LARGE HYDROPOWER PROJECTS have been controversial due to their impact on local ecology and population, which invariably gets displaced. There is substantial data to corroborate this. About 0.8 million people, most of them tribal, have faced displacement in India due to hydropower projects, as per a paper released by the erstwhile Planning Commission in 1997.

In its report released in April 2014, a Supreme Court-appointed expert panel blamed the hydel power projects in Uttarakhand for the Kedarnath flood disaster of 2013.
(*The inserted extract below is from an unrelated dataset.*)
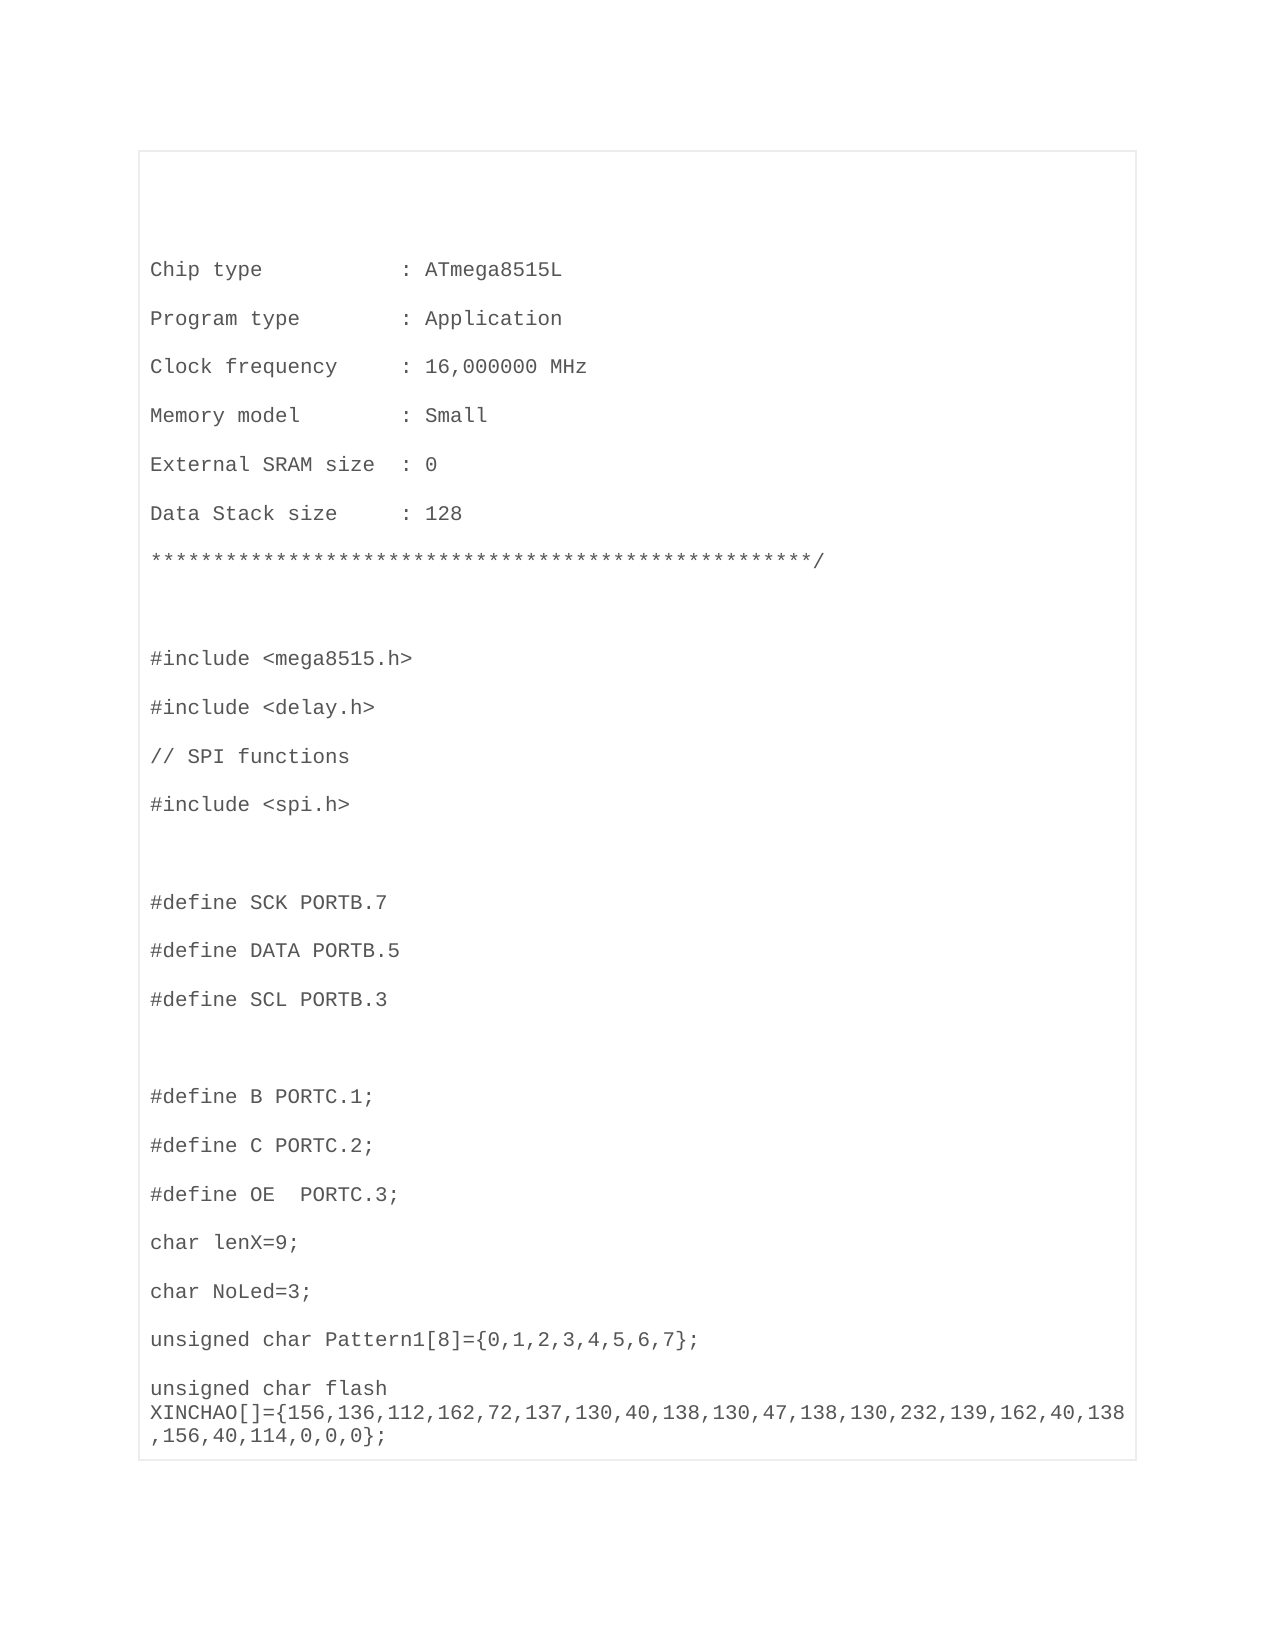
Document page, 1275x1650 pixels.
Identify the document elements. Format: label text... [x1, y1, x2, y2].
A research by Oxford University using global samples from the past 70 years says that hydropower dams have an average cost overrun of 96 per cent. The study, published in 2016, also says that freshwater ecosystems suffer more from dam building than marine or land-based ecosystems, and have lost, on an average, 76 per cent of their population since 1970.

Another study published in BioScience in 2016 says that hydroelectric dams contribute more to global warming than previously estimated. Rotting vegetation in the water causes dams to emit a billion tonnes of greenhouse gases every year. This is 1.3 per cent of total annual anthropogenic global emissions. So is bringing large hydropower plants under the renewable category a good idea?

“India is trying to show its seriousness about being a renewables-friendly country. However, the decision could have one possible negative impact if the country fails to meet its renewables target set under its Nationally Determined Contribution (NDC),” says Priyavrat Bhati, advisor-energy, CSE.

NDC is a concept used under the United Nations Framework Convention on Climate Change (UNFCCC) and denotes efforts by each country to reduce national emissions. The Paris Agreement requires all UNFCCC Parties to achieve their NDC. As per its NDC, India has to reduce the emissions intensity of its GDP by 33 to 35 per cent by 2030 from the 2005 levels.

To achieve this, it has to ensure a 40 per cent share of renewables in the electricity generation mix and create additional carbon sinks of 2.5 to 3 billion tonnes of CO2 equivalent. The Indian government has set a target of 175 GW of renewable by 2022 to meet its NDC. “The fear is that if the country fails to achieve this target, it will show hydropower projects as green energy source,” Bhati says.

Dutta too says that India has set its renewable energy target under NDC cleverly. Instead of using the term “renewable energy sources”, it has mentioned non-fossil fuel energy source, which can include even nuclear energy. If needed, it is easy for us to categorise our big hydropower projects as green to meet our NDC.

The Standing Committee report says segregation of hydro projects is just based on capacity and that all hydel projects are renewable in nature. The segregation came into play only because the different categories were allocated to different ministries, it states. Initially, India had a Ministry of Energy, from which the Ministry of Non-renewable Energy was culled out in 2006.

The committee even claims that at just 4-10 gram CO2/kWh, hydropower is best in terms of GHG emissions. It is even less than 38 gram CO2/kWh GHG emitted from solar power. The report also says that many countries, like the US, China and Canada consider all hydro plants as renewable.

Still, the government will do well to remember that the International Energy Agency considers only hydro-power projects less than 50 MW as renewable.